----- Data for this exercise -----

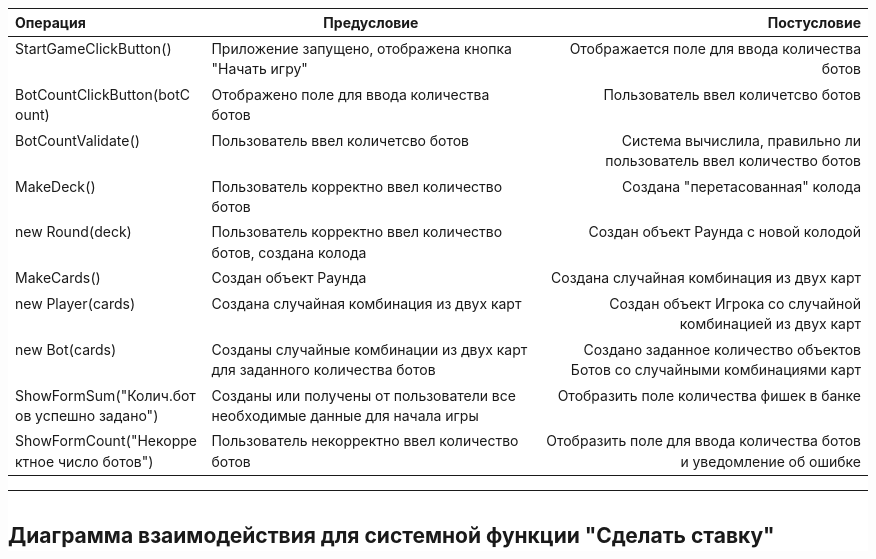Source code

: Операция | Предусловие | Постусловие
:-----------------------|-----------------------|---------------------:
StartGameClickButton() | Приложение запущено, отображена кнопка "Начать игру" | Отображается поле для ввода количества ботов
BotCountClickButton(botCount) | Отображено поле для ввода количества ботов  | Пользователь ввел количетсво ботов
BotCountValidate() | Пользователь ввел количетсво ботов | Система вычислила, правильно ли пользователь ввел количество ботов
MakeDeck() | Пользователь корректно ввел количество ботов | Создана "перетасованная" колода
new Round(deck) | Пользователь корректно ввел количество ботов, создана колода | Создан объект Раунда с новой колодой
MakeCards() | Создан объект Раунда | Создана случайная комбинация из двух карт
new Player(cards) | Создана случайная комбинация из двух карт | Создан объект Игрока со случайной комбинацией из двух карт
new Bot(cards) | Созданы случайные комбинации из двух карт для заданного количества ботов | Создано заданное количество объектов Ботов со случайными комбинациями карт
ShowFormSum("Колич.ботов успешно задано") | Созданы или получены от пользователи все необходимые данные для начала игры | Отобразить поле количества фишек в банке
ShowFormCount("Некорректное число ботов") | Пользователь некорректно ввел количество ботов | Отобразить поле для ввода количества ботов и уведомление об ошибке
___
## Диаграмма взаимодействия для системной функции "Сделать ставку"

-----

▶ **Instruction**
Produce the lines from the first line of the entries through the line that contains "BotCountClickButton(botCount) | Отображено", exactly, leaving the pictures behind.

▶ **Exercise result**
Source code

: Операция | Предусловие | Постусловие
:-----------------------|-----------------------|---------------------:
StartGameClickButton() | Приложение запущено, отображена кнопка "Начать игру" | Отображается поле для ввода количества ботов
BotCountClickButton(botCount) | Отображено поле для ввода количества ботов  | Пользователь ввел количетсво ботов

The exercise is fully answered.